RE: ENERGY26 Jul 2019 10:55
"The successful outcome of the due diligence process could see CEZ become European Metals' largest shareholder and co-development partner"
"The Loan agreement is legally binding on the parties and is subject to English law." Does that mean AIM rules too?
ASX Listing Rule 7.1A was introduced in 2012 and enables eligible entities to issue up to a further 10% of their issued share capital, over and above the 15% placement capacity specified in ASX Listing Rule 7.1.
It applies to entities which are not included in the S&P/ASX300 index and which have a market capitalisation equal to or less than $300 million.
Shareholder approval of additional capacity under ASX Listing Rule 7.1A may only be obtained at the entity's Annual General Meeting and must be passed by a 75% majority.
ASX Listing Rule 7.1A.3 further provides that any equity securities issued under ASX Listing Rule 7.1A must be in an existing quoted class of the entity's equity securities.
However and as a recent decision and publication by the ASX indicate, not only may this additional capacity not be used for the issue of options, but also it may not be used for the issue of equity securities upon conversion of a convertible note.
Nature of Convertible Notes
Convertible notes have traditionally been considered as debt instruments, being a written promise to repay a debt with interest, at a specified time, with the option to convert the debt to equity in a company.

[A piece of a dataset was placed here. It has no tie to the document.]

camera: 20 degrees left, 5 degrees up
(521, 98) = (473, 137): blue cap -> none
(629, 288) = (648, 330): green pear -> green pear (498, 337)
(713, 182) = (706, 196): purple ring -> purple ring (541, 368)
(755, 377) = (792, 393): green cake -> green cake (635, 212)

For example, section 82L of the Income Tax Assessment Act 1936 (Cth) defines a convertible note as:
"a note issued by a company that provides, whether in pursuance of or by virtue of a trust deed or otherwise:
that the amount of the loan to the company that is evidenced, acknowledged or created by the note or to which the note relates:
whether with or without interest;
whether at the option of the holder or owner of the note or of some other person or not;
whether in whole or in part; or
whether exclusively or otherwise;
is to be or may be converted into shares in the capital of the company or of another company or is to be or may be redeemed, repaid or satisfied by:
the allotment or transfer of shares in the capital of the company or of some other company, whether to the holder or owner of the note or to some other person;
the acquisition of such shares, whether by the holder or owner or by some other person, otherwise than as mentioned in subparagraph (vi); or
application in or towards paying-up, in whole or in part, the balance unpaid on shares issued or to be issued by the company or by some other company, whether to the holder or owner or to some other person; or
that the holder or owner of the note is to have, or may have, any right or option to have allotted or transferred to him or her or to some other person, or for him or her or some other person otherwise to acquire, shares in the capital of the company or of some other company."